Once the line containing "ring tip: (288, 30)" is found in the data below, output that line and every line after it through the last, unchanged and with nothing else.

++++ Data for analysis ++++

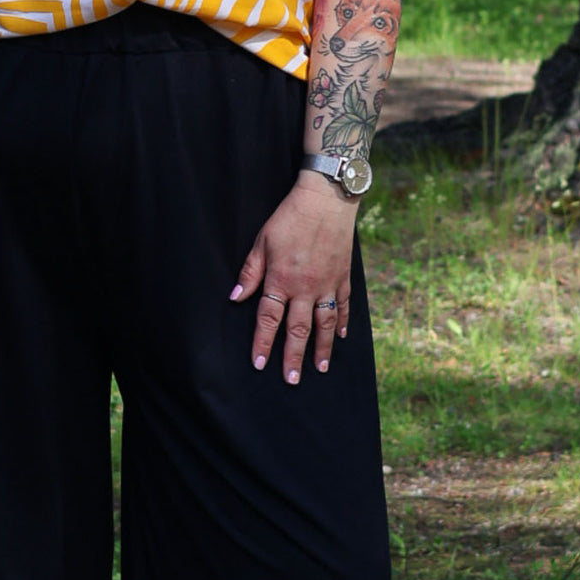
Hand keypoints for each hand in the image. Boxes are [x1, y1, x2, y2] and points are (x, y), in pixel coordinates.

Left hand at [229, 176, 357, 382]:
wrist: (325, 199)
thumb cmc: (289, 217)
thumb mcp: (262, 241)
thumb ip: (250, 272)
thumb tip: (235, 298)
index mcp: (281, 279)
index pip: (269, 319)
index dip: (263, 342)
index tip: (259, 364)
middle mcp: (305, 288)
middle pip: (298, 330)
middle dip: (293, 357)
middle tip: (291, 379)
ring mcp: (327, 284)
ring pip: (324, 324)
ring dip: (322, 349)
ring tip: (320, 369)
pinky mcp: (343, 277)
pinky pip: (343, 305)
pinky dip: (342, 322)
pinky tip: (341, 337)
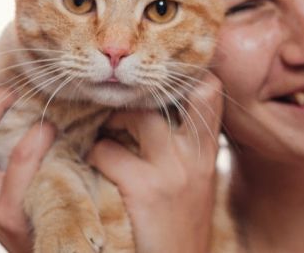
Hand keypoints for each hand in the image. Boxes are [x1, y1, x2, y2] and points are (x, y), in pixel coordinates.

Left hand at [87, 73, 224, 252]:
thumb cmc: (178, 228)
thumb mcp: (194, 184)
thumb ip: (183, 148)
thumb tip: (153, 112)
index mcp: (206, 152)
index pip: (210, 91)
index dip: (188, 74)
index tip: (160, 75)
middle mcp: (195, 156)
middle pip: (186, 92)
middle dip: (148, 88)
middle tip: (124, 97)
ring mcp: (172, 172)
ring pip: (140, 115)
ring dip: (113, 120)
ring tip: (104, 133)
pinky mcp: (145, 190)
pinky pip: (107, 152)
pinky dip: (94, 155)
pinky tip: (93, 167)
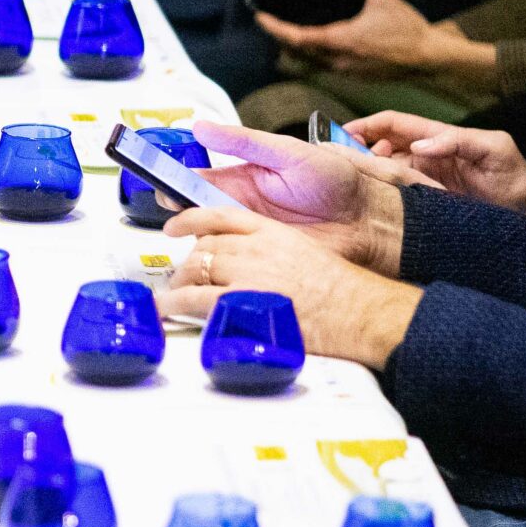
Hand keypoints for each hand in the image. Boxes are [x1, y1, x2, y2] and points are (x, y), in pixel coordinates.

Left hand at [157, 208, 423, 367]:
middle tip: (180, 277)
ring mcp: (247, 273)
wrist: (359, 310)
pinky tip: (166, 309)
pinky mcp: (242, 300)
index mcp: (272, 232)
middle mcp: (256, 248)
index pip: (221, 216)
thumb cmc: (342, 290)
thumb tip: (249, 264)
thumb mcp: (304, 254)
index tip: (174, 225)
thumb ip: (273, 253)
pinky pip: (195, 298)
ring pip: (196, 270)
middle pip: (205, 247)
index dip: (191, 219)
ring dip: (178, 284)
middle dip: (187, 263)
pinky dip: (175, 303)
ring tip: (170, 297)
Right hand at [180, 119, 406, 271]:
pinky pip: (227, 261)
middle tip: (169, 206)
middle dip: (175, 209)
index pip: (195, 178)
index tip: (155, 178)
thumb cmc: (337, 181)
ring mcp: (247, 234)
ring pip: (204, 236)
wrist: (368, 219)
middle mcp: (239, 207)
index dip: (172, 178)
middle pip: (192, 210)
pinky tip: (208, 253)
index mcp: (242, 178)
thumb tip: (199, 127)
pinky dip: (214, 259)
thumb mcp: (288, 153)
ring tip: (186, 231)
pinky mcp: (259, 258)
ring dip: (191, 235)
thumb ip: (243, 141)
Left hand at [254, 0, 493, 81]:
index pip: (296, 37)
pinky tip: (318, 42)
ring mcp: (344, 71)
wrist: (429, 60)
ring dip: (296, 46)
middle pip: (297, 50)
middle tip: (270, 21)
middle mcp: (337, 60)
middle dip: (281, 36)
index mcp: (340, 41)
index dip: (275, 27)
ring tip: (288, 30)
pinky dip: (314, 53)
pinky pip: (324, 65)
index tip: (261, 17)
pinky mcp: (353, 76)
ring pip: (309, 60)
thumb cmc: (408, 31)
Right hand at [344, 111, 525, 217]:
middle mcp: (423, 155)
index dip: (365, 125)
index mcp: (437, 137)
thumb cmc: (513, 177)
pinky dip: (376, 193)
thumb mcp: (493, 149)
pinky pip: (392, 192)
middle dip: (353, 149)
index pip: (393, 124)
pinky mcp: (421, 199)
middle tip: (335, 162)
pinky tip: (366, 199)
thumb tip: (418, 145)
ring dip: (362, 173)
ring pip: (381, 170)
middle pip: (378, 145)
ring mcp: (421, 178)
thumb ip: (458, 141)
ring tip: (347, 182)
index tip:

++++

**Solution for this task:**
ring tip: (288, 30)
pinky dip: (314, 53)
pinky pip: (324, 65)
index tip: (261, 17)
pinky mcp: (353, 76)
ring pip: (309, 60)
thumb cmc: (408, 31)
Right hand at [344, 111, 525, 217]:
middle mcp: (423, 155)
index dip: (365, 125)
index mcp: (437, 137)
thumb cmc: (513, 177)
pinky dip: (376, 193)
thumb mcp: (493, 149)
pinky pip: (392, 192)
middle dip: (353, 149)
index pip: (393, 124)
pinky mcp: (421, 199)
middle tip: (335, 162)
pinky tip: (366, 199)
thumb tip: (418, 145)
ring dip: (362, 173)
ring pip: (381, 170)
middle pip: (378, 145)
ring mcp: (421, 178)
thumb ip: (458, 141)
ring tip: (347, 182)
index tip:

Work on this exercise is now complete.